Ambon (ANTARA) - Wakil Ketua DPRD Maluku, Abdul Azis Sangkala mengatakan Kota Ambon belum bisa menerapkan tatanan normal baru karena masih menerapkan PSBB.
Kota Ambon baru disetujui Menkes menerapkan Pembatasan Sosial Berskala Besar (PSBB) pada 9 Juni 2020, menyusul pemberlakukan pembatasan kegiatan masyarakat (PKM) sejak 8 hingga 22 Juni 2020..
"Namun sebenarnya secara umum di Provinsi Maluku masih banyak daerah kabupaten dan kota yang masuk zona hijau yang dapat memulai penerapan normal baru," kata Wakil Ketua DPRD Maluku, Abdul Azis Sangkala di Ambon, Senin.
Hal ini semestinya dikoordinasikan oleh pemprov melalui tim gugus tugas percepatan penanganan COVID-19 agar bisa dilakukan setiap pentahapan yang ada untuk persiapan sosialisasi ke masyarakat bisa diatur, misalnya masalah waktu kerja sehingga aktivitas mulai berjalan dan dibuat aturannya.
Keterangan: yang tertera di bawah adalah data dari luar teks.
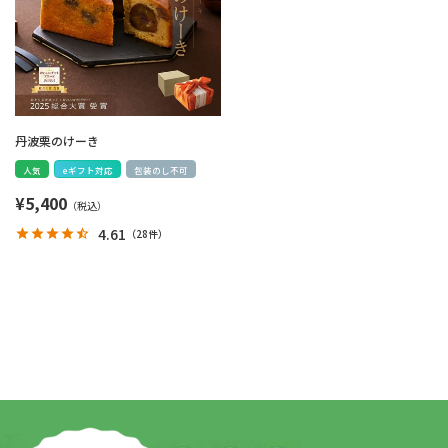
丹波栗のけーき
人気
eギフト対応
包装のし不可
¥
5,400
4.61
（
28件
）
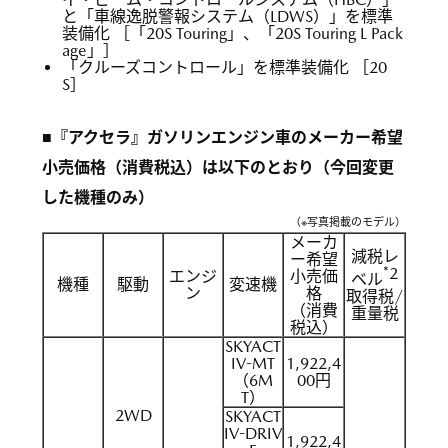
と「車線逸脱警報システム（LDWS）」を標準
装備化 ［「20S Touring」、「20S Touring L Pack
age」］
「クルーズコントロール」を標準装備化 ［20
S］
■『アクセラ』ガソリンエンジン車のメーカー希望
小売価格（消費税込）は以下のとおり（今回変更
した機種のみ）
（※写真掲載のモデル）
メーカ
減税レ
ー希望
*2
エンジ
小売価
ベル
機種
駆動
変速機
ン
格
取得税/
（消費
重量税
税込）
SKYACT
IV-MT
1,922,4
（6M
00円
T）
2WD
SKYACT
IV-DRIV
1,922,4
Kemudian untuk rumah ibadah di luar Kota Ambon selama ini berjalan seperti biasa, kecuali di dalam kota ini ada beberapa tempat yang memang ditutup.
"Mungkin untuk Kota Ambon secara khusus belum bisa diterapkan era normal baru sebab baru saja diterapkan status PSBB sesuai persetujuan Menkes setelah pemberlakuan PKM antara dua sampai tiga hari," ujar politikus PKS ini.
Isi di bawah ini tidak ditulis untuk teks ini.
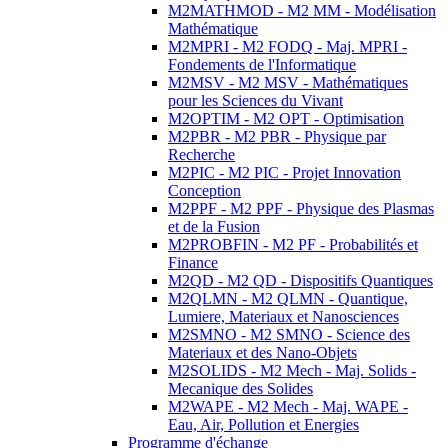
M2MATHMOD - M2 MM - Modélisation
Mathématique
M2MPRI - M2 FODQ - Maj. MPRI -
Fondements de l'Informatique
M2MSV - M2 MSV - Mathématiques
pour les Sciences du Vivant
M2OPTIM - M2 OPT - Optimisation
M2PBR - M2 PBR - Physique par
Recherche
M2PIC - M2 PIC - Projet Innovation
Conception
M2PPF - M2 PPF - Physique des Plasmas
et de la Fusion
M2PROBFIN - M2 PF - Probabilités et
Finance
M2QD - M2 QD - Dispositifs Quantiques
M2QLMN - M2 QLMN - Quantique,
Lumiere, Materiaux et Nanosciences
M2SMNO - M2 SMNO - Science des
Materiaux et des Nano-Objets
M2SOLIDS - M2 Mech - Maj. Solids -
Mecanique des Solides
M2WAPE - M2 Mech - Maj. WAPE -
Eau, Air, Pollution et Energies
Programme d'échange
Intinya memang terlepas dari masalah PSBB, semuanya mempersiapkan diri menghadapi kehidupan normal baru yang dijalani sebagaimana biasanya, tetapi masyarakat harus terus diedukasi.
Menurut dia, ada masalah yang kadang terabaikan oleh pemerintah dimana sosialisasi terhadap masyarakat sangat minim sehingga ada kesimpang-siuran informasi di bawah dan menyebabkan banyak problem.
"Salah satunya yang kami amati sekarang adalah minimnya kepercayaan masyarakat terhadap pemerintah dalam hal penanganan COVID-19 ini dimana banyak yang mulai membuat berbagai kesimpulan sendiri seperti corona ini cuma main-main, atau isu-isu dan hal yang hanya diada-adakan saja oleh pemerintah tetapi sebenarnya tidak ada," tandas Asis Sangkala.
Akibatnya tingkat kepercayaan yang rendah menyebabkan orang mulai menolak melakukan tes cepat seperti puluhan pedagang di Pasar Mardika sampai kasus-kasus perlawanan yang muncul di tempat karantina sampai membakar tenda penampungan barang, atau pengambilan jenazah secara paksa oleh keluarga korban yang terjadi di luar Maluku.
Kondisi ini menunjukkan adanya suatu 'miss informasi' yang terjadi di masyarakat bahwa salah satu penyebabnya adalah kurangnya sosialisasi, termasuk apa yang diinginkan pemerintah terhadap aktivitas di masa normal baru.
"Hal seperti ini mesti banyak diberi edukasi jangan sampai muncul persepsi masyarakat bahwa kalau sudah normal baru berarti sudah beraktivitas bebas seperti dahulu lagi," kata Asis Sangkala yang juga ketua DPW PKS Maluku ini.
Situasi inilah yang paling ditakutkan di dalam area publik seperti pasar tradisional hingga pusat-pusat perbelanjaan dan tempat piknik yang kemudian dengan aturan yang tidak jelas dan persepsi masyarakat yang keliru membuat kondisinya jadi tidak terkontrol dan bisa menimbulkan lonjakan baru untuk perkembangan corona di lapangan.
"Perwali Nomor 16 Tahun 2020 yang kurang tersosialisasi juga menimbulkan 'disthrust' di masyarakat khususnya para pedagang kaki lima di Pasar Mardika yang melakukan aksi demo pekan lalu dan rencananya akan dilanjutkan hari ini juga," akui Asis Sangkala.
Dia mengakui sudah mulai ada rasa ketidak-percayaan terhadap semua kebijakan pemerintah dan kemudian ada persepsi sendiri dari masyarakat terhadap makna dari sebuah kebijakan, seolah-olah ketika judul dari kebijakan itu dengan isinya berbeda.
Nantinya setelah PSSB baru masuk tahap selanjutnya berupa persiapan normal baru dilaksanakan sesuai waktu yang tepat, namun dari searang warga sudah diwajibkan menggunakan masker, menjaga jarak, tidak berkumpul secara masif dan selalu mencuci tangan.